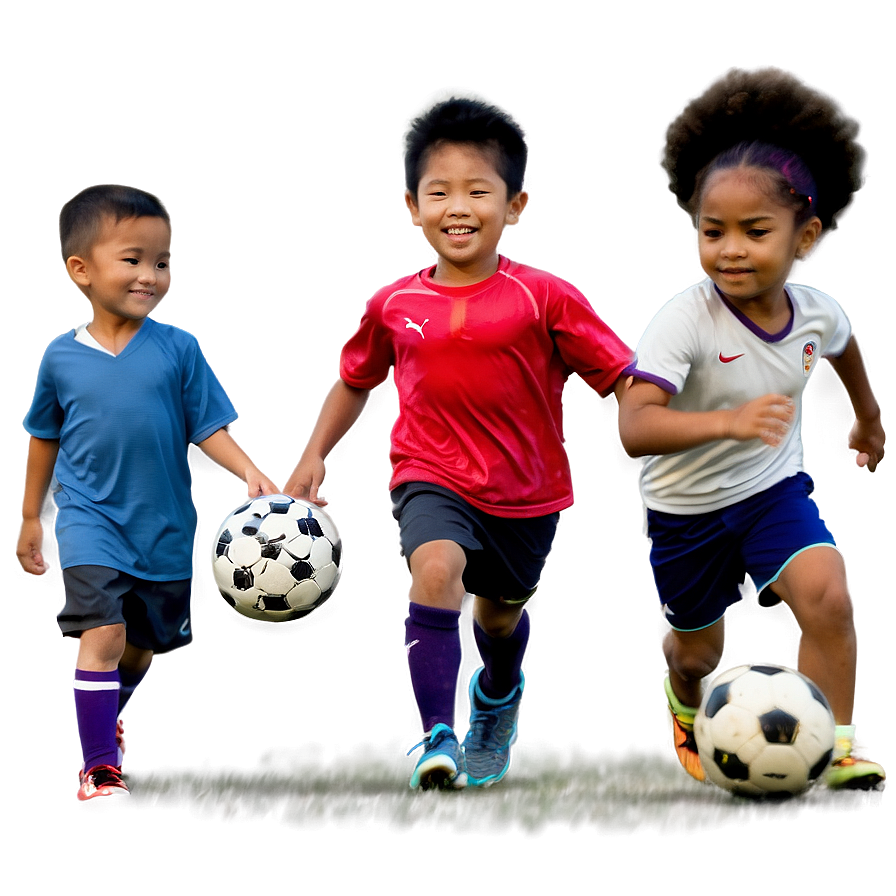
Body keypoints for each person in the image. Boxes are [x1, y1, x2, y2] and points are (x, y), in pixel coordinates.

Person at [285, 91, 633, 789]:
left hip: (527, 493)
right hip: (429, 475)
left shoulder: (545, 297)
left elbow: (620, 376)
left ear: (516, 205)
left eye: (479, 191)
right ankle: (437, 738)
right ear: (413, 206)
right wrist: (314, 451)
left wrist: (659, 428)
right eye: (438, 192)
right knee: (435, 568)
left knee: (499, 618)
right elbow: (355, 380)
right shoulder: (394, 304)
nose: (458, 208)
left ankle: (499, 693)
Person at [617, 66, 886, 790]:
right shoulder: (684, 319)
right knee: (700, 653)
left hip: (772, 492)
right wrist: (727, 420)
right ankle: (680, 704)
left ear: (807, 235)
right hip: (685, 514)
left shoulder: (817, 310)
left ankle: (838, 747)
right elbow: (633, 426)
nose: (730, 249)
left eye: (754, 231)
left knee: (828, 596)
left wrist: (868, 418)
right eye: (713, 232)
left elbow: (842, 346)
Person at [16, 183, 276, 801]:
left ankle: (109, 709)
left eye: (162, 263)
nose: (150, 276)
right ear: (82, 269)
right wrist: (30, 514)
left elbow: (205, 425)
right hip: (89, 517)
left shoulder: (179, 350)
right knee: (101, 634)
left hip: (163, 527)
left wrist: (246, 468)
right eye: (132, 260)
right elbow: (42, 438)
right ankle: (100, 765)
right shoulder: (60, 360)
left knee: (140, 652)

◆ ◆ ◆

▸ **TASK**
Locate the lines above that hold the word "shoulder". Show every one of them.

▸ **TASK RESPONSE**
left shoulder: (545, 297)
right shoulder: (394, 304)
right shoulder: (684, 319)
left shoulder: (817, 310)
left shoulder: (179, 350)
right shoulder: (60, 360)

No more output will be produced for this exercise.